Rozdział 24 - Miła atmosfera
Kapitan i reszta drużyny poszła do sali konferencjyjnej. Był tam ogromny telewizor. Obszerny, srebny stół z 9 krzesłami.
-Ładnie tu. -Rzekł Luke, rozglądając się. Usiadł na miejscu z logiem - czarna pięść. Wasp usiadła na miejscu z mrówką jako logo. Steven zdjął hełm i postawił swą tarczę koło ściany. Usiadł na miejscu z logiem jego kolorową tarczą. Peter i Sam weszli do sali narad.
-Nieźle. -Powiedział Peter i usiadł na fotelu ze znakiem pająka (obok Luke'a) a Falcon na miejscu z symbolem sokoła (koło Wasp).
-Nasza dzidzia ma numer 222111. -Oznajmił Peter i zaczął wierzgać nogami.
-Świetnie. -Pochwalił Steve, po czym dodał.-Skoro pokonaliśmy cząstkę zła, macie dzisiaj wolnę.-
Wszyscy się ucieszyli. Zobaczyli plan budynku i pobiegli do swoich pokoji. Falcon miał swój na górze, obok niego mieszkał Luke Cage. Spiderman i Wasp byli sąsiadami. Na drugim końcu korytarza mieszkał Steve. Luke poszedł na obiad i zaczął gotować. Janet ubrana w normalne ciuchy czyli w rurkach i czerwonej koszulce, poszła do salonu i zawołała.
-Co tu tak ładnie pachnie?!
-To nasz obiad. -Odpowiedział i uśmiechnął się.
-A co dokładnie?
-To tajemnica Janet.
-Chętnie spróbuję Luke.
-Cieszę się. Dostaniesz pierwszą porcję. A właśnie, co u ciebie i Scotta?
-Niezbyt ciekawie.
-Chcesz mi się zwierzyć?
-Nie, ale dziękuję.
-Napewno wszystko się ułoży. -Zapewnił spokojnie.
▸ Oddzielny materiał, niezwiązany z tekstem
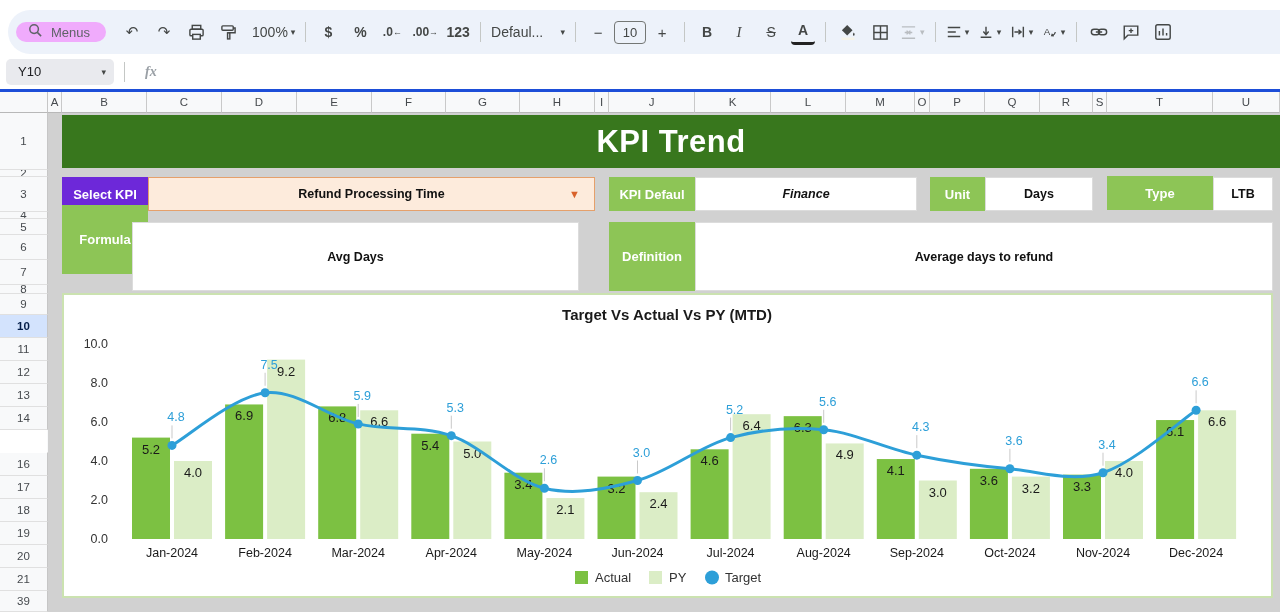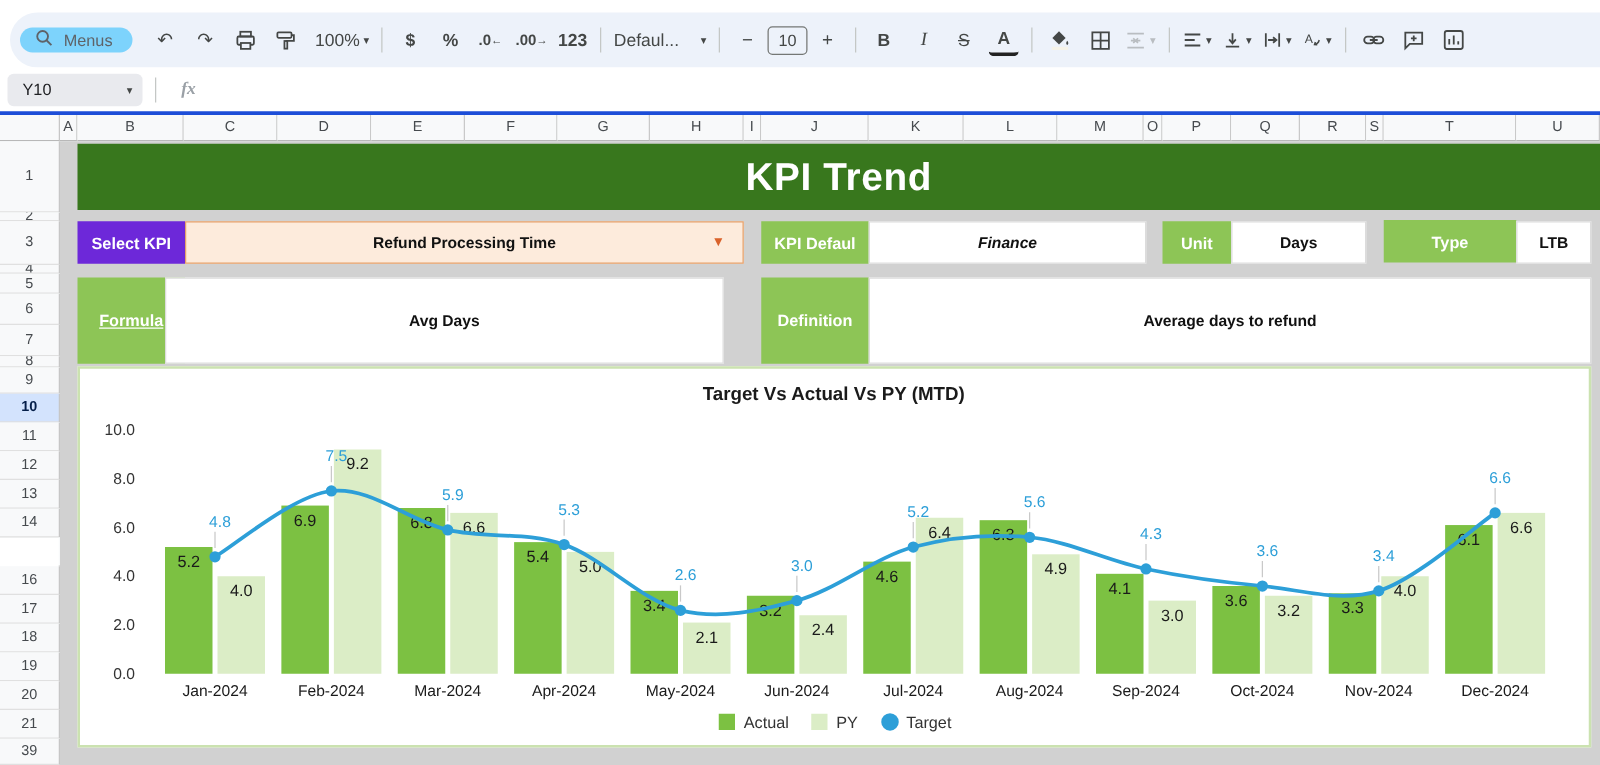--- a/index.html
+++ b/index.html
@@ -16,7 +16,7 @@
     color:#444746; font-size:13px;
   }
   .menus-pill {
-    margin-left:8px; height:20px; padding:0 16px 0 12px; background:#7dd3fc;
+    margin-left:8px; height:20px; padding:0 16px 0 12px; background:#f0abfc;
     border-radius:15px; display:flex; align-items:center; gap:8px; color:#5f6368;
     flex:0 0 auto;
   }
-Skoro tak mówisz... -Luke nałożył na talerz tarty i zawołał.
-Zapraszam na obiad! -Wszyscy zjawili się i zasiedli przy stole. Cage dał tartę Janet, a potem Steven'owi. Potem Samowi i Peter'owi. Luke zasiadł i wszyscy zaczęli jeść.
-Pyszne. -Stwierdził Sam.
-Racja ale nie tak jak mojej cioci. Bez obrazy, ale i tak ta tarta jest wyśmienita. -Powiedział Peter.
-Rozumiem, najlepiej to u mamy- Cage zachichotał, jak również, Wasp i Steve. Peter zaczął się głośno śmiać. Wasp się trochę odsunęła i spytała.
-Wszystko gra?
-Przypomniała mi się tylko bardzo brzydka karykatura dr. Octopusa.
-Wyobrażam to sobie. -Powiedział Falcon kończąc jeść. Tak minął im obiad, w radosnej atmosferze.